A week or so later he asked me to go with him to bring the team out. The idea was we would drive as close as we could and then take a small team down a frozen river to the settlement where he'd left his outfit. Then he would drive his team back to the road and I would take the small team we came in with.

The trip as I recall was only about 10 miles or so by dog team and on a beautiful, bright day we made it to the settlement with no problem. My friend said he had some organizing to do and it would take some time to harness all the dogs and suggested I take the five-dog team and start back and he would catch me pretty quickly since he was driving 16 and I had only the five.

That sounded fine with me and I headed the dogs back onto the trail we had arrived by. As we moved along, the dogs were lollygagging and I let them, just moseying along figuring my friend would catch up any time and once he passed us the dogs world perk up and follow him.

The trial was pounded down from the surrounding snow which left a berm two or three feet high on each side. We were kind of traveling in a groove. Ahead I noticed a dark spot on one of the berms. The dogs saw it too. Turned out it was a little bird of some sort and on the approach of what to it probably looked like a pack of wolves it took off and flew straight down the trail, low, between the berms.

The dogs lurched into a run so fast they almost threw me off the sled. For whatever reason the bird didn't leave the trail for what I would guess was about three miles with the dogs in hot pursuit. It could have been it was flying so low between the berms it couldn't see anywhere to divert off the trail. The bird finally gained enough altitude to fly off the side of the trail and the dogs slowed down, but the run had taken some of the soup out of them and they settled into a nice easy trot the rest of the way.
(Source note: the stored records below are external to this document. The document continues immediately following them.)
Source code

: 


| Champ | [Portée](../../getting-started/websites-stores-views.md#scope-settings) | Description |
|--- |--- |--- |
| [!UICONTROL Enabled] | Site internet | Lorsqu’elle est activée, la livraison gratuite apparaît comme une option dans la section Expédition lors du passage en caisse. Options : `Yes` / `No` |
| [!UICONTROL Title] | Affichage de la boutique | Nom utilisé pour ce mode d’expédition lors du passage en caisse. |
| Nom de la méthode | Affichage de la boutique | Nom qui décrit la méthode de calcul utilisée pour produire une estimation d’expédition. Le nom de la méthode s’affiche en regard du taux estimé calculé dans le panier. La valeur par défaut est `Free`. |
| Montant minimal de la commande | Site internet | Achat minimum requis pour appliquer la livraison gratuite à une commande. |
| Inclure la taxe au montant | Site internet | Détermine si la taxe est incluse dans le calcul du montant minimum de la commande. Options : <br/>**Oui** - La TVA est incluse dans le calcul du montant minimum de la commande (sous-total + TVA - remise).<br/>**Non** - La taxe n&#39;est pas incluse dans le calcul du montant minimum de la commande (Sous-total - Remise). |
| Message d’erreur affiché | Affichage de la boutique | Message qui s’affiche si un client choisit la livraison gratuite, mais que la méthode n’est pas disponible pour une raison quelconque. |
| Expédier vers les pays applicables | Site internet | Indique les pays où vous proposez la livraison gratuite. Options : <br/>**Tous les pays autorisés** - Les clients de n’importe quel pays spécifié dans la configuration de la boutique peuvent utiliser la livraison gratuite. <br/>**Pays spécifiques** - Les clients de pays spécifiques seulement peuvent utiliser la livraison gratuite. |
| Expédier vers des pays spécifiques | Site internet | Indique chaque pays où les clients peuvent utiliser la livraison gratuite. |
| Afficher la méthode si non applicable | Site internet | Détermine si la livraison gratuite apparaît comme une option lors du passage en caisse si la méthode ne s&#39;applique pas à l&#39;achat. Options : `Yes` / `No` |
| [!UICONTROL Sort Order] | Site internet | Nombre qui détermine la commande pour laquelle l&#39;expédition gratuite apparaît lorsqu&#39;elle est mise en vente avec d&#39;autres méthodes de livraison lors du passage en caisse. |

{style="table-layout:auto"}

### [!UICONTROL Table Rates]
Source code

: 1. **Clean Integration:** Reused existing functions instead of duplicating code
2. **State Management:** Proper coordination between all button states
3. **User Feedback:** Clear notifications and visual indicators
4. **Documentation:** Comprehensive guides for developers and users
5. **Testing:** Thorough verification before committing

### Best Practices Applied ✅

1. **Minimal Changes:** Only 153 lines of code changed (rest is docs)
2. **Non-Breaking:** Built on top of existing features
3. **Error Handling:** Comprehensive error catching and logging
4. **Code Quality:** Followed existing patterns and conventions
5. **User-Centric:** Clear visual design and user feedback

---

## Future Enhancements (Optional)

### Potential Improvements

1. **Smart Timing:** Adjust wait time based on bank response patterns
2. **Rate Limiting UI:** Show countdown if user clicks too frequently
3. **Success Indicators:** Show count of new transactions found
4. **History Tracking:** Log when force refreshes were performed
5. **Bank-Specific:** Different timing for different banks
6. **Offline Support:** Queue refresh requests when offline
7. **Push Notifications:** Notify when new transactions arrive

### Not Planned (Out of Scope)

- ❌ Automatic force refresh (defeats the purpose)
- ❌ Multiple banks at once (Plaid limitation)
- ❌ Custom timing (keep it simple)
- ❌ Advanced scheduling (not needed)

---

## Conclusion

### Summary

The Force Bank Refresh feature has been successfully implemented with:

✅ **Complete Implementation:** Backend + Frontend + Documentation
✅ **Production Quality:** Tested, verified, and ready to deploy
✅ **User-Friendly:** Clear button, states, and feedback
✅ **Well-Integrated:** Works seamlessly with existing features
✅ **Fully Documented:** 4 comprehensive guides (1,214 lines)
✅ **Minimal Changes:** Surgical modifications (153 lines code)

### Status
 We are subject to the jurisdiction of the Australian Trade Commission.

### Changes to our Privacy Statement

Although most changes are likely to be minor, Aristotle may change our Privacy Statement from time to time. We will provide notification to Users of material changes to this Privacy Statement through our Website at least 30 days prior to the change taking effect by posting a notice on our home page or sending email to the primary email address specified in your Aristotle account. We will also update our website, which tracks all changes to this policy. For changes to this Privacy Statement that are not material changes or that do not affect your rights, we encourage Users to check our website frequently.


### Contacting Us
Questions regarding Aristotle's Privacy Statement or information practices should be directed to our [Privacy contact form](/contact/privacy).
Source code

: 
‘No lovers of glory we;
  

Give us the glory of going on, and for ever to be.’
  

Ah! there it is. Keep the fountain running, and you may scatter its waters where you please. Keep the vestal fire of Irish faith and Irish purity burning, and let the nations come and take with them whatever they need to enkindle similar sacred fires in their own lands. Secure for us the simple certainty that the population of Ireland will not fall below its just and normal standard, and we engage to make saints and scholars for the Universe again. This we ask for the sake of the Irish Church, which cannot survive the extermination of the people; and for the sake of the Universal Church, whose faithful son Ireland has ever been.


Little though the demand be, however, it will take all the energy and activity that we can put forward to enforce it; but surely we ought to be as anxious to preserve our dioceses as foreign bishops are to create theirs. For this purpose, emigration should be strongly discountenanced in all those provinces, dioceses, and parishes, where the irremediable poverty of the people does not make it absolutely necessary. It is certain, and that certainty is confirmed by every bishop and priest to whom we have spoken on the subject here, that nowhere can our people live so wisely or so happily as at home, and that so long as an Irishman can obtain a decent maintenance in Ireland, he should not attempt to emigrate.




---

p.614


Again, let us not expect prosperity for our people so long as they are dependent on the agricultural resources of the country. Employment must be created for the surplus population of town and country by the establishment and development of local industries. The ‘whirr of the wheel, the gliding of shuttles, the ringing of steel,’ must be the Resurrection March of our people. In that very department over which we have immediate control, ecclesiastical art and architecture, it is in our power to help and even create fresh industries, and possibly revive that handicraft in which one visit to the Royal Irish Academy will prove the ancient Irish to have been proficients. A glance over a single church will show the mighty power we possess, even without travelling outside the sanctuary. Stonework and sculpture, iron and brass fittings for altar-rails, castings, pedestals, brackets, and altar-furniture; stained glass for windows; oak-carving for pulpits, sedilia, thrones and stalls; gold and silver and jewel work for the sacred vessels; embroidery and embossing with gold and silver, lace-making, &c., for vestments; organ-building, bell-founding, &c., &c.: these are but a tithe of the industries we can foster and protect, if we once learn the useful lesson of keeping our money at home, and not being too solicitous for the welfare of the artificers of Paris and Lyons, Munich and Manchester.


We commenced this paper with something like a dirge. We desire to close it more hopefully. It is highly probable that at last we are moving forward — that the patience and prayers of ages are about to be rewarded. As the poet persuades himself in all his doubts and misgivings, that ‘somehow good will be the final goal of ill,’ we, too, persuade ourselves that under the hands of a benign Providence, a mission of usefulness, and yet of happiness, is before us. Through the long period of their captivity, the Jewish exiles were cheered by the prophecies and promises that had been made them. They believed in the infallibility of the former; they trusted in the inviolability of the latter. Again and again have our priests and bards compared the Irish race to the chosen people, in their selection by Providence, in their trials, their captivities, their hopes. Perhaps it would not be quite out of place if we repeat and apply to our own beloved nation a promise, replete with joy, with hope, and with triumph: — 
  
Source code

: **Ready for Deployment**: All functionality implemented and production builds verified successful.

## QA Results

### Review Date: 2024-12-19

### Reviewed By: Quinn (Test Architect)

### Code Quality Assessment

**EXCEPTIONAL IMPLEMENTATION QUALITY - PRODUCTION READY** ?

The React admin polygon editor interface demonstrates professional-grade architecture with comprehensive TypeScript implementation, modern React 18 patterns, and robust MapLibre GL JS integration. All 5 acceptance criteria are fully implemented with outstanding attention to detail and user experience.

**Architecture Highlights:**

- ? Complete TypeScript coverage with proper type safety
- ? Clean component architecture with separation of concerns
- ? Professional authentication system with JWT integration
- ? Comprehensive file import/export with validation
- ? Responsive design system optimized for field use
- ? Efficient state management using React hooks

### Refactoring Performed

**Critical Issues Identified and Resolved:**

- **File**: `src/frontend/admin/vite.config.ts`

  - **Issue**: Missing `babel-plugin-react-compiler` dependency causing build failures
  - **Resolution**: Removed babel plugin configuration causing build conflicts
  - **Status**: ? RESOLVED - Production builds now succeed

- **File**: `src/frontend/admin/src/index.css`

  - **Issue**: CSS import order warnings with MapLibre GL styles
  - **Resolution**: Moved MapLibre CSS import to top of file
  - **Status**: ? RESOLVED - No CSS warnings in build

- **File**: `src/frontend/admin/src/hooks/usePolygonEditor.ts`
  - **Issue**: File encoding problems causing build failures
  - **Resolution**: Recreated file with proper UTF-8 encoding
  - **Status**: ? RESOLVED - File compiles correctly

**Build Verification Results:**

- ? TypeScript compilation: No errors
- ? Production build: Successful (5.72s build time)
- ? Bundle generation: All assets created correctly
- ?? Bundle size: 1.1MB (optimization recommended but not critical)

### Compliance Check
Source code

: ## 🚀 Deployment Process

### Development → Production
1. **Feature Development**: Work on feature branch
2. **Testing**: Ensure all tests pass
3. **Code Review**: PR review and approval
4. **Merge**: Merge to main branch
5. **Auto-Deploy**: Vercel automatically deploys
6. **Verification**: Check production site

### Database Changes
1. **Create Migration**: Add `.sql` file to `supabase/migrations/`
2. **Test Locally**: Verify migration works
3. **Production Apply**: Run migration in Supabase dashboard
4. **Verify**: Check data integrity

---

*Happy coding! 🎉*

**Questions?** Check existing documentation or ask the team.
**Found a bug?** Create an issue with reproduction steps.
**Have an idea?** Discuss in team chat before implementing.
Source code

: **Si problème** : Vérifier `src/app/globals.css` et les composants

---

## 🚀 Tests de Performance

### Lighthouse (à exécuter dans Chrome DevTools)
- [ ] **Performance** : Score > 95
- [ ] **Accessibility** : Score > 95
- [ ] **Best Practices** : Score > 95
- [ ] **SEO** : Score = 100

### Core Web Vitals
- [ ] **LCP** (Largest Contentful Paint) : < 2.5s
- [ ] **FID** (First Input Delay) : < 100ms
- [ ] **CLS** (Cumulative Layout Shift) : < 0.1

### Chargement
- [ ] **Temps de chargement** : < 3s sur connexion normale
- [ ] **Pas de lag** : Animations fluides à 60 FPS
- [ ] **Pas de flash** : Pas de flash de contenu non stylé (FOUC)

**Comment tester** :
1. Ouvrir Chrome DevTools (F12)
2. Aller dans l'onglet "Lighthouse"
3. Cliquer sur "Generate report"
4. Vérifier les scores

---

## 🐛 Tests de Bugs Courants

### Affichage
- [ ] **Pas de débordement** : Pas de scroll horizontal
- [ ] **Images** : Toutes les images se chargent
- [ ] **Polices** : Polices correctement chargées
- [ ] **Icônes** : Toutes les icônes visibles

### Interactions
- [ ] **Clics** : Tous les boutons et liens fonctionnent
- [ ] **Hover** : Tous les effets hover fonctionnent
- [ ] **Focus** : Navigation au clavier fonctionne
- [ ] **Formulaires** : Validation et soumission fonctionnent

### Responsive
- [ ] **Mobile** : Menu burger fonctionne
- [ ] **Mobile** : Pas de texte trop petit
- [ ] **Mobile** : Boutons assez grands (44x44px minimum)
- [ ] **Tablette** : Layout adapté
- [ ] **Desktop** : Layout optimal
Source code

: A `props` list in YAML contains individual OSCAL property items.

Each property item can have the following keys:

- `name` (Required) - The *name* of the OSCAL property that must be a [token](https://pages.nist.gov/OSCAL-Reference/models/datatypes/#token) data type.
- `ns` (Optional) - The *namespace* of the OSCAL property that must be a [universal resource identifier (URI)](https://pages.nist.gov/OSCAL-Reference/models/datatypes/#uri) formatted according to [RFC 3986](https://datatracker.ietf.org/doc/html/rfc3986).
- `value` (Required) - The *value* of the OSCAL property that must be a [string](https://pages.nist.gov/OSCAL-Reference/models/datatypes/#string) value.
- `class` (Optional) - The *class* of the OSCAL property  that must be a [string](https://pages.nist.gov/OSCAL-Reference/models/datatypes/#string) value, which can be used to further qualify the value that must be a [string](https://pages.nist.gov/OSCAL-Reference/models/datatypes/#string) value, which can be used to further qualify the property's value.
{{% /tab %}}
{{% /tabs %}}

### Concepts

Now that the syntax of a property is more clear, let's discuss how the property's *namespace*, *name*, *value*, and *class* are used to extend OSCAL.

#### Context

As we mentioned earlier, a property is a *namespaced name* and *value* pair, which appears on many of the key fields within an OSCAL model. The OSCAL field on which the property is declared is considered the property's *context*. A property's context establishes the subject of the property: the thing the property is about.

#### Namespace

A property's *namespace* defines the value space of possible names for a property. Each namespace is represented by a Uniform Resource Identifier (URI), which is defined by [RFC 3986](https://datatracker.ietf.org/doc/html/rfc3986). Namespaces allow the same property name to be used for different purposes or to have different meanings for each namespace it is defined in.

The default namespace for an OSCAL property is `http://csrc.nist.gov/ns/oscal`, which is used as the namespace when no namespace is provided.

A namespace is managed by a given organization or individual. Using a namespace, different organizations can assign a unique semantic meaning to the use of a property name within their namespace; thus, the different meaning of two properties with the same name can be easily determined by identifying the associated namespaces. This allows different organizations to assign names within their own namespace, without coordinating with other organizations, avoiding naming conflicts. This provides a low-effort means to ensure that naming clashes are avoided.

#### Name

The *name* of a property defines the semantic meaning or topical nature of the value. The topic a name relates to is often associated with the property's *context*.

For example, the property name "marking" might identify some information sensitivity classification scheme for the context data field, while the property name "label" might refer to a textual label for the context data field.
We reached the parking area and I turned the sled over and tied it to the truck while they rolled in the snow and settled down. I found them some snacks and let them chew on those for a while. I was sitting on the turned-over sled sipping a Pepsi when my friend drove up with his full Iditarod team. At first he said he was glad to see me. He'd thought I had lost the trail somehow. Then he began to realize I and the five dogs had beaten his fancy 16-dog team. How did you do that, he demanded.

I never said a word about the bird. Now, this fellow was known to be very excitable so I smiled at him and very calmly told him, maybe the dogs respond to me better. He mumbled and grumbled the whole way home in the truck while I just whistled a bird song as I watched out the window.

1 comment:

  1. Yeah, you would do that, Tim! I can just see it.